§ **Text block**:

According to the New York Times as of Friday President Obama opposed EPA's stricter standard for air quality. Obama stated that the stringent air quality standards would cause hardship for businesses during a troubled economic time. “Business groups and Republicans in Congress had complained that meeting the new standard, which governs emissions of so-called ground-level ozone, would cost billions of dollars and hundreds of thousands of jobs” (Broder, John). http://www.nytimes.com/2011/09/03/science/earth/03air.html

Dr. Peter Schuhmann said...

Thanks for the updated info and link Erik.

Tom, don't we need to measure the value of the health and environmental effects before we can conclude that they exceed the costs of compliance?

The point of my original post was to suggest that we need estimates of both costs and benefits in order to determine the policy measures that most benefit society. Someone who says the environment is worth more than the costs to business without full information is no different than someone who says the opposite. It's easy to come to a conclusion based on preconceived notions. It's much harder to construct objective empirical evidence. But that's what we need here. Otherwise we form policy based on politics and ideology rather than facts (as Anthony alludes to).

I'm not saying that this particular set of regulations isn't worth it, but isn't it feasible that the benefits from some health and environmental regs are less than the costs of compliance? That is, isn't it possible that some environmental regulations are bad ideas?

§ **Instruction**:
Give the stretch of the comment thread above from "According to the" through "Peter Schuhmann said..." again, substituting "water quality" for "air quality" wherever it occurs.

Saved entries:
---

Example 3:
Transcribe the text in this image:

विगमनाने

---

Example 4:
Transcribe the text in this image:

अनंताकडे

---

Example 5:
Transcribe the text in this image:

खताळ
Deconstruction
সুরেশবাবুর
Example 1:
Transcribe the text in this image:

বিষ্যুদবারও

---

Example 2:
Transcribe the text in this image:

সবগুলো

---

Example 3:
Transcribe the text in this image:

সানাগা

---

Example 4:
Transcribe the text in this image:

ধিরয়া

§ **Correct answer**:
According to the New York Times as of Friday President Obama opposed EPA's stricter standard for water quality. Obama stated that the stringent water quality standards would cause hardship for businesses during a troubled economic time. “Business groups and Republicans in Congress had complained that meeting the new standard, which governs emissions of so-called ground-level ozone, would cost billions of dollars and hundreds of thousands of jobs” (Broder, John). http://www.nytimes.com/2011/09/03/science/earth/03air.html

Dr. Peter Schuhmann said...